START RECORDS FOR PROCESSING

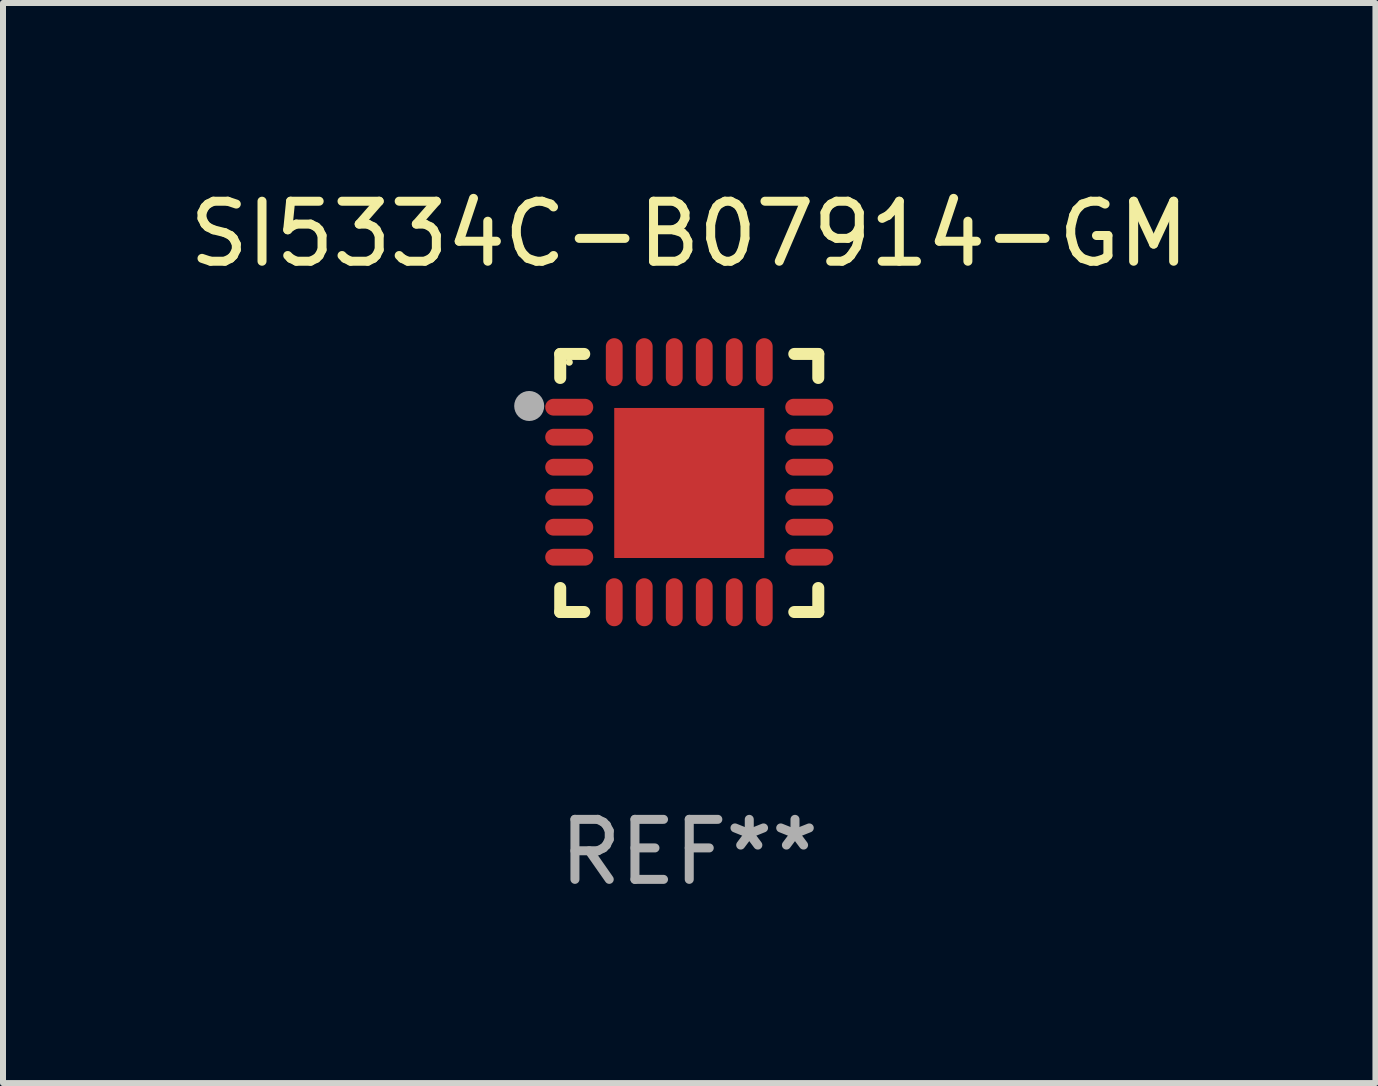
<source format=kicad_pcb>
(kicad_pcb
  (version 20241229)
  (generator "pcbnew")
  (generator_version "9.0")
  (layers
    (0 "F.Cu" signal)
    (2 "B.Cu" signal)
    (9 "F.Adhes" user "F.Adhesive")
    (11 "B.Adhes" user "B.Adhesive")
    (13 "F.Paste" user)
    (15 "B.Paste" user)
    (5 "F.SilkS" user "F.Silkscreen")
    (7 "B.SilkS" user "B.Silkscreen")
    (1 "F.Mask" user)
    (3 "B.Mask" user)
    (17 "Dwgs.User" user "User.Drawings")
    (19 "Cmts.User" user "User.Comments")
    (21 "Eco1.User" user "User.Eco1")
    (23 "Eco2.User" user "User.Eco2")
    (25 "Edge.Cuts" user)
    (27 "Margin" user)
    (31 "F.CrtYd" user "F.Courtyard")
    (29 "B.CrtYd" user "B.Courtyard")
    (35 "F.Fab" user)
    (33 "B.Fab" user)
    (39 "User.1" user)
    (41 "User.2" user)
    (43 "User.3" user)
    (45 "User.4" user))
  (footprint "SI5334C-B07914-GM"
    (layer "F.Cu")
    (at 8.435 4.998)
    (property "Reference" "SI5334C-B07914-GM" (at 0 -4.15 0) (layer "F.SilkS") (effects (font (size 1 1) (thickness 0.15))))
    (attr through_hole)
    (fp_line (start -2.15 -2.15) (end -1.75 -2.15) (stroke (width 0.2) (type solid)) (layer "F.SilkS"))
    (fp_line (start -2.15 -1.75) (end -2.15 -2.15) (stroke (width 0.2) (type solid)) (layer "F.SilkS"))
    (fp_line (start -2.15 2.15) (end -2.15 1.75) (stroke (width 0.2) (type solid)) (layer "F.SilkS"))
    (fp_line (start -1.75 2.15) (end -2.15 2.15) (stroke (width 0.2) (type solid)) (layer "F.SilkS"))
    (fp_line (start 1.75 -2.15) (end 2.15 -2.15) (stroke (width 0.2) (type solid)) (layer "F.SilkS"))
    (fp_line (start 1.75 2.15) (end 2.15 2.15) (stroke (width 0.2) (type solid)) (layer "F.SilkS"))
    (fp_line (start 2.15 -2.15) (end 2.15 -1.75) (stroke (width 0.2) (type solid)) (layer "F.SilkS"))
    (fp_line (start 2.15 2.15) (end 2.15 1.75) (stroke (width 0.2) (type solid)) (layer "F.SilkS"))
    (fp_circle (center -2 -2.013) (end -1.97 -2.013) (stroke (width 0.06) (type solid)) (fill no) (layer "F.SilkS"))
    (fp_circle (center -2.667 -1.283) (end -2.542 -1.283) (stroke (width 0.25) (type solid)) (fill no) (layer "F.Fab"))
    (fp_text user "REF**" (at 0 6.15 0) (layer "F.Fab") (effects (font (size 1 1) (thickness 0.15))))
    (pad "1" smd oval (at -2 -1.263) (size 0.8 0.28) (layers "F.Cu" "F.Mask" "F.Paste"))
    (pad "2" smd oval (at -2 -0.763) (size 0.8 0.28) (layers "F.Cu" "F.Mask" "F.Paste"))
    (pad "3" smd oval (at -2 -0.263) (size 0.8 0.28) (layers "F.Cu" "F.Mask" "F.Paste"))
    (pad "4" smd oval (at -2 0.237) (size 0.8 0.28) (layers "F.Cu" "F.Mask" "F.Paste"))
    (pad "5" smd oval (at -2 0.737) (size 0.8 0.28) (layers "F.Cu" "F.Mask" "F.Paste"))
    (pad "6" smd oval (at -2 1.237) (size 0.8 0.28) (layers "F.Cu" "F.Mask" "F.Paste"))
    (pad "7" smd oval (at -1.25 1.987) (size 0.28 0.8) (layers "F.Cu" "F.Mask" "F.Paste"))
    (pad "8" smd oval (at -0.75 1.987) (size 0.28 0.8) (layers "F.Cu" "F.Mask" "F.Paste"))
    (pad "9" smd oval (at -0.25 1.987) (size 0.28 0.8) (layers "F.Cu" "F.Mask" "F.Paste"))
    (pad "10" smd oval (at 0.25 1.987) (size 0.28 0.8) (layers "F.Cu" "F.Mask" "F.Paste"))
    (pad "11" smd oval (at 0.75 1.987) (size 0.28 0.8) (layers "F.Cu" "F.Mask" "F.Paste"))
    (pad "12" smd oval (at 1.25 1.987) (size 0.28 0.8) (layers "F.Cu" "F.Mask" "F.Paste"))
    (pad "13" smd oval (at 2 1.237) (size 0.8 0.28) (layers "F.Cu" "F.Mask" "F.Paste"))
    (pad "14" smd oval (at 2 0.737) (size 0.8 0.28) (layers "F.Cu" "F.Mask" "F.Paste"))
    (pad "15" smd oval (at 2 0.237) (size 0.8 0.28) (layers "F.Cu" "F.Mask" "F.Paste"))
    (pad "16" smd oval (at 2 -0.263) (size 0.8 0.28) (layers "F.Cu" "F.Mask" "F.Paste"))
    (pad "17" smd oval (at 2 -0.763) (size 0.8 0.28) (layers "F.Cu" "F.Mask" "F.Paste"))
    (pad "18" smd oval (at 2 -1.263) (size 0.8 0.28) (layers "F.Cu" "F.Mask" "F.Paste"))
    (pad "19" smd oval (at 1.25 -2.013) (size 0.28 0.8) (layers "F.Cu" "F.Mask" "F.Paste"))
    (pad "20" smd oval (at 0.75 -2.013) (size 0.28 0.8) (layers "F.Cu" "F.Mask" "F.Paste"))
    (pad "21" smd oval (at 0.25 -2.013) (size 0.28 0.8) (layers "F.Cu" "F.Mask" "F.Paste"))
    (pad "22" smd oval (at -0.25 -2.013) (size 0.28 0.8) (layers "F.Cu" "F.Mask" "F.Paste"))
    (pad "23" smd oval (at -0.75 -2.013) (size 0.28 0.8) (layers "F.Cu" "F.Mask" "F.Paste"))
    (pad "24" smd oval (at -1.25 -2.013) (size 0.28 0.8) (layers "F.Cu" "F.Mask" "F.Paste"))
    (pad "25" smd rect (at -0.000127 -0.00014) (size 2.5 2.5) (layers "F.Cu" "F.Mask" "F.Paste")))
  (gr_rect
    (start -3 -3)
    (end 19.869 14.997)
    (stroke (width 0.1) (type default))
    (fill no)
    (layer "Edge.Cuts")))
</source>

END RECORDS FOR PROCESSING

WHAT YOU ARE ASKED TO DO: Since only the total is wanted, work out how many lines of the data above contain "Silkscreen" and state it alone.

EXERCISE OUTPUT: 2